= George Brager =

George A. Brager (1923 - 2003) was professor of social work and dean of the school of social work at Columbia University. He has been a chief program planner of delinquency prevention and anti-poverty programs.

Brager earned his bachelor's degree in social work from the College of the City of New York in 1941 and a master's from the University of Pennsylvania School of Social Work in 1948. He was awarded a Ph.D. in 1968 from New York University, where he studied at the center for Human Relations and Community Studies.

He joined Columbia in 1965 as assistant professor; he became full professor in 1969. He was appointed dean in 1981, in which position he served until 1986. He succeeded Mitchell Ginsberg as dean.

A consultant to numerous public agencies in his more than 30-year career, Brager was from 1960 to 1965 chief planner and co-director of Mobilization for Youth, New York, a program for prevention and control of delinquency that became the prototype for the federal poverty program. His scholarly work has been used in the fields of organizational change, development and administration, and in community organization.

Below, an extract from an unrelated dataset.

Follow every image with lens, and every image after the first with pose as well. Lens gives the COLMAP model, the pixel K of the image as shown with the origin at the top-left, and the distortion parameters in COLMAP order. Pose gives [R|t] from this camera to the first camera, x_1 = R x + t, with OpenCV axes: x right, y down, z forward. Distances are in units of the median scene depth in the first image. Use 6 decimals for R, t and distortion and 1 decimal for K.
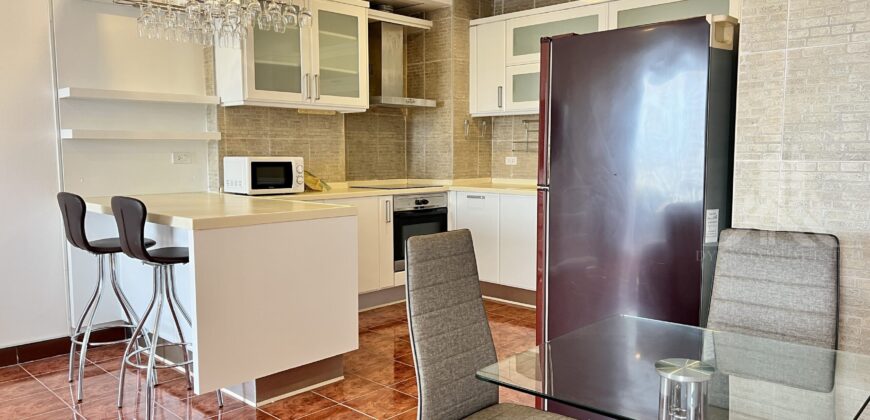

Brager served as consultant to the Rockefeller Brothers Fund, Adelphi University Drug Prevention Program, Allegheny County Office of Mental Health and Mental Retardation, the Social and Rehabilitation Service of the Department of Health, Education and Welfare, the Model Cities Program of the Department of Housing and Urban Development, the Office of Economic Opportunity, Computer Applications Inc. and the Center for the Study of Unemployed Youth at New York University. For many years, Brager was on the Board and at the time of his death was chairman of the board of the Center for Urban Community Services, a nonprofit that provides integrated programs that link housing, health and social services for New York City's most vulnerable people.

==Publications==
He was the author of 12 books listed in WorldCat.